Document text:
******************************

The smuggler in the commercial, produced by the Mexican government several years ago, was played by an American named Raul Villarreal, who at the time was a United States Border Patrol agent and a spokesman for the agency here.

Now, federal investigators are asking: Was he really acting?

Mr. Villarreal and a brother, Fidel, also a former Border Patrol agent, are suspected of helping to smuggle an untold number of illegal immigrants from Mexico and Brazil across the border. The brothers quit the Border Patrol two years ago and are believed to have fled to Mexico.

The Villarreal investigation is among scores of corruption cases in recent years that have alarmed officials in the Homeland Security Department just as it is hiring thousands of border agents to stem the flow of illegal immigration.

The pattern has become familiar: Customs officers wave in vehicles filled with illegal immigrants, drugs or other contraband. A Border Patrol agent acts as a scout for smugglers. Trusted officers fall prey to temptation and begin taking bribes.

Increased corruption is linked, in part, to tougher enforcement, driving smugglers to recruit federal employees as accomplices. It has grown so worrisome that job applicants will soon be subject to lie detector tests to ensure that they are not already working for smuggling organizations. In addition, homeland security officials have reconstituted an internal affairs unit at Customs and Border Protection, one of the largest federal law enforcement agencies, overseeing both border agents and customs officers.

When the Homeland Security Department was created in 2003, the internal affairs unit was dissolved and its functions spread among other agencies. Since the unit was reborn last year, it has grown from five investigators to a projected 200 by the end of the year.

******************************

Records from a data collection

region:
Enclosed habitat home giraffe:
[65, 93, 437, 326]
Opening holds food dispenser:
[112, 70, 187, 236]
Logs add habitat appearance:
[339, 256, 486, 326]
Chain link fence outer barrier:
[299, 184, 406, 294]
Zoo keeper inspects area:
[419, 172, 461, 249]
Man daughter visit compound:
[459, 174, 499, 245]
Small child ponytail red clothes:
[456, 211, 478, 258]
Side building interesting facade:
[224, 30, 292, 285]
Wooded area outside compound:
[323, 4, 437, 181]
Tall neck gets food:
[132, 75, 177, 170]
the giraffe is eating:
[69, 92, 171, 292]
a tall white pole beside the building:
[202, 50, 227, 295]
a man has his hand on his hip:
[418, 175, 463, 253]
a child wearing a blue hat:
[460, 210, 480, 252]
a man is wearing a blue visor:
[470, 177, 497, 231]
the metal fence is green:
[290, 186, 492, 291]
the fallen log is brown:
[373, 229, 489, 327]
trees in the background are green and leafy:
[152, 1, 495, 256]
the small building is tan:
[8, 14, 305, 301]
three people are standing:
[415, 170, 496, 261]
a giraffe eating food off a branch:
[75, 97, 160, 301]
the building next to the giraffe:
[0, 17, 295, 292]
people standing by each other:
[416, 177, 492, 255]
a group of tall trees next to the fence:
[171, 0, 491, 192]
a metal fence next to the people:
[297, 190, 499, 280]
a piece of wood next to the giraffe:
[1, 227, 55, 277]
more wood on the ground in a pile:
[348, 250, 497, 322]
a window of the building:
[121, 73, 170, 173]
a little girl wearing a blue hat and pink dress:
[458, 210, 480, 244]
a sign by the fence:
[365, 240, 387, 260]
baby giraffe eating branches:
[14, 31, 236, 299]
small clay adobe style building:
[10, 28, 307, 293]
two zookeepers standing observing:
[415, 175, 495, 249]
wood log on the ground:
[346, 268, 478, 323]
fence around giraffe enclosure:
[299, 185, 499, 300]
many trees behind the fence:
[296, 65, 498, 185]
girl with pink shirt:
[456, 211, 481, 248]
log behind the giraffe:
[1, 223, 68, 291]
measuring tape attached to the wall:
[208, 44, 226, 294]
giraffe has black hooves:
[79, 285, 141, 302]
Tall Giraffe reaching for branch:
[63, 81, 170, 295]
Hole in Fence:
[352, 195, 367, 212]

******************************

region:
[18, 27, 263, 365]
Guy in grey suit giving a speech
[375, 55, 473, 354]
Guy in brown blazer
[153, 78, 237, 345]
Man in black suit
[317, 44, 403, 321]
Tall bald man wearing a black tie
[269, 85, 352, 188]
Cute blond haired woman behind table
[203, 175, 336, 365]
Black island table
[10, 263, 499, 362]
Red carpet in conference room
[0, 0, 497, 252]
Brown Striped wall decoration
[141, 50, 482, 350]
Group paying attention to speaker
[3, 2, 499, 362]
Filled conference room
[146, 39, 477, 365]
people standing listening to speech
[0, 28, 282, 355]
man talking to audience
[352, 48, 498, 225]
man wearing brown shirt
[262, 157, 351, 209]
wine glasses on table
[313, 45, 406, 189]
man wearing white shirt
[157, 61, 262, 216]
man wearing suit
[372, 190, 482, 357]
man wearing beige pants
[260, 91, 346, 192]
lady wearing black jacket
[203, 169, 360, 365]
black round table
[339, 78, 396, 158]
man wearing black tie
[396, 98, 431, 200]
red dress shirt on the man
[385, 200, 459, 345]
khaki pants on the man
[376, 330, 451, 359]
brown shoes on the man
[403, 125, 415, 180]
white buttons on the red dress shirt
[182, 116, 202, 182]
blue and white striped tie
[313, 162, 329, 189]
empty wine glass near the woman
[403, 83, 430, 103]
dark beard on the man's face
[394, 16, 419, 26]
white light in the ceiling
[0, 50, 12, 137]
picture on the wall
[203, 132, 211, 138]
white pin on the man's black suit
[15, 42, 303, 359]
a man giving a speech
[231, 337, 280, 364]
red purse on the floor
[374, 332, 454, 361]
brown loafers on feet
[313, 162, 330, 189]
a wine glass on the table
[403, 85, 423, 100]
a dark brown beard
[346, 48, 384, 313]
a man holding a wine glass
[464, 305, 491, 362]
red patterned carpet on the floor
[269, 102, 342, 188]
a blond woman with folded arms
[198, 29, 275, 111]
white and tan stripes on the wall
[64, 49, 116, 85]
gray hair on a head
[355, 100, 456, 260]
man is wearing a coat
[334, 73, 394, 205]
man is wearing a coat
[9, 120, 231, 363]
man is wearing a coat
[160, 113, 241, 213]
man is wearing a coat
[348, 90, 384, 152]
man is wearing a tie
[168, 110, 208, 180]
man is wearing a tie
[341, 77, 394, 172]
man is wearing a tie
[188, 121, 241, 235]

******************************

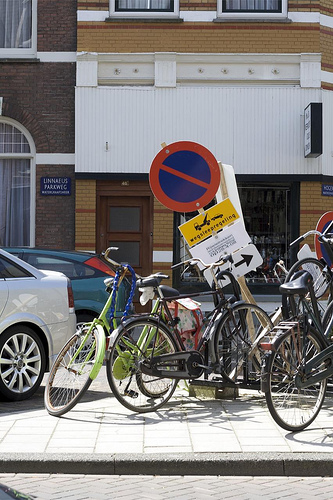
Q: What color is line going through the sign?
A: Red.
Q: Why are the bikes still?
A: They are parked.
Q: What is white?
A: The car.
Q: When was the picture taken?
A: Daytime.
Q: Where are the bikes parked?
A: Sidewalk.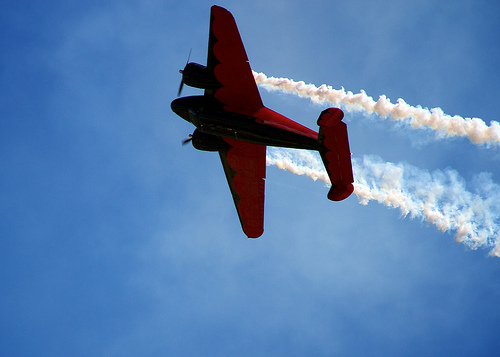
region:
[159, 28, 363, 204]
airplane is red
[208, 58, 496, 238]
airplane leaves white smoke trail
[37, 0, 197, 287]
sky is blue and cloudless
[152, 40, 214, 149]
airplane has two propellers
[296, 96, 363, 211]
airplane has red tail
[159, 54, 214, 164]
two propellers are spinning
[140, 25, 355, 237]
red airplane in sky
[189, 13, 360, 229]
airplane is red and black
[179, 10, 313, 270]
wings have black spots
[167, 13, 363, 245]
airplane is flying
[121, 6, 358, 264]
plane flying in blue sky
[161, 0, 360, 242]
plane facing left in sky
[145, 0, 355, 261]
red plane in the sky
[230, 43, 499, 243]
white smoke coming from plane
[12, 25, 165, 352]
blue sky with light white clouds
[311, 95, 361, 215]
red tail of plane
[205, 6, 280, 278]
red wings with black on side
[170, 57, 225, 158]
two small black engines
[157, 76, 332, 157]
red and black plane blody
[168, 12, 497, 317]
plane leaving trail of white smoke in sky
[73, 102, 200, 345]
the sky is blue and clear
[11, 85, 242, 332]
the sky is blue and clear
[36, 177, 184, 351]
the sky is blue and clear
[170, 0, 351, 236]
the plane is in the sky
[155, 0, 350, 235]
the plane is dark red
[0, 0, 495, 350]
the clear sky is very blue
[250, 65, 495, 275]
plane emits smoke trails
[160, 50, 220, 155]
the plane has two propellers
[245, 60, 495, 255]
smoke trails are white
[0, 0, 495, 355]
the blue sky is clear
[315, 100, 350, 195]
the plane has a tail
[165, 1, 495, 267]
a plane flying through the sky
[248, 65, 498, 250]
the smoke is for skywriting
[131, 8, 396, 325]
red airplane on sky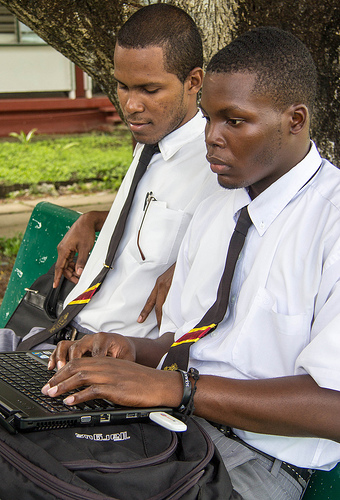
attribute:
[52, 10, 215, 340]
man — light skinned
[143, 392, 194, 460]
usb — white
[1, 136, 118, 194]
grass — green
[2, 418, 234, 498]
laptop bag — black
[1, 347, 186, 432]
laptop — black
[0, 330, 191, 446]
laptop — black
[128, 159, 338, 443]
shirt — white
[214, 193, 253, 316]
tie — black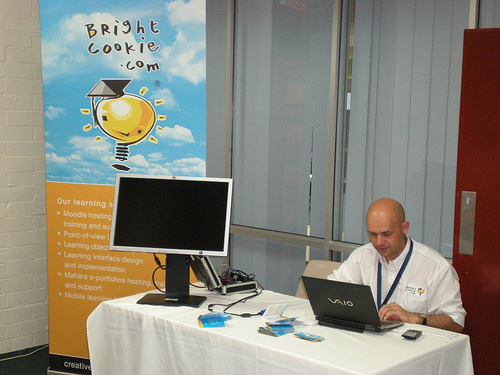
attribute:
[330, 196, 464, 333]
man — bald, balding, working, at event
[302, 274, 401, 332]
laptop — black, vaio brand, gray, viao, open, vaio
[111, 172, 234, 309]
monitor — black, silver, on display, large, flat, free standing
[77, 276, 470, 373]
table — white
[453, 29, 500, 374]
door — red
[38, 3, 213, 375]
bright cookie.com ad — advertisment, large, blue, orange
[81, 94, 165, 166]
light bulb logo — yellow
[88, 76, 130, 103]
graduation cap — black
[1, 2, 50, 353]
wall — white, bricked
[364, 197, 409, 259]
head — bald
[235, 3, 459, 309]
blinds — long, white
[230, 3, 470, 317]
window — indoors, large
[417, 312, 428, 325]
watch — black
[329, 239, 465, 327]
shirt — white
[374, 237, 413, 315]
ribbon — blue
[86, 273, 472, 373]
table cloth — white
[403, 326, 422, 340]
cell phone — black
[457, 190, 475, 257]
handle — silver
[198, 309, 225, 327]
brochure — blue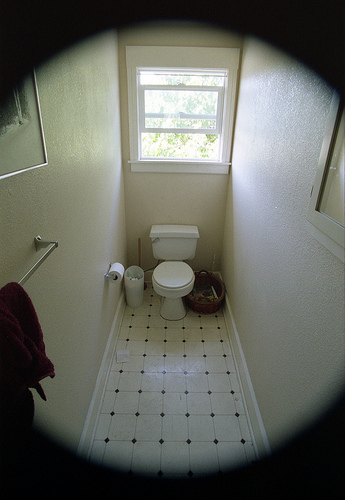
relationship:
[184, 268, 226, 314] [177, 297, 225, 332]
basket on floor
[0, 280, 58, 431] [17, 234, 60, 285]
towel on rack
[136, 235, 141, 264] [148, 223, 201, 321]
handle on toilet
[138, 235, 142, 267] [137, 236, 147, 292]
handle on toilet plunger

******************************

Assigned task A:
Using the article on border corruption, say whether each statement agrees with it: (i) Raul Villarreal was a Border Patrol agent when the commercial was produced; (ii) the Villarreal brothers are believed to have fled to Brazil; (iii) the reconstituted internal affairs unit started out with 200 investigators. Answer yes or no for each, quoting the words of the article that decide it.
Assigned task B:
Print the part of the article on border corruption starting at "The pattern has" and ending at "and customs officers.".

Exercise solution A:
(i) Yes: "who at the time was a United States Border Patrol agent"
(ii) No: "are believed to have fled to Mexico"
(iii) No: "it has grown from five investigators to a projected 200 by the end of the year"

Exercise solution B:
The pattern has become familiar: Customs officers wave in vehicles filled with illegal immigrants, drugs or other contraband. A Border Patrol agent acts as a scout for smugglers. Trusted officers fall prey to temptation and begin taking bribes.

Increased corruption is linked, in part, to tougher enforcement, driving smugglers to recruit federal employees as accomplices. It has grown so worrisome that job applicants will soon be subject to lie detector tests to ensure that they are not already working for smuggling organizations. In addition, homeland security officials have reconstituted an internal affairs unit at Customs and Border Protection, one of the largest federal law enforcement agencies, overseeing both border agents and customs officers.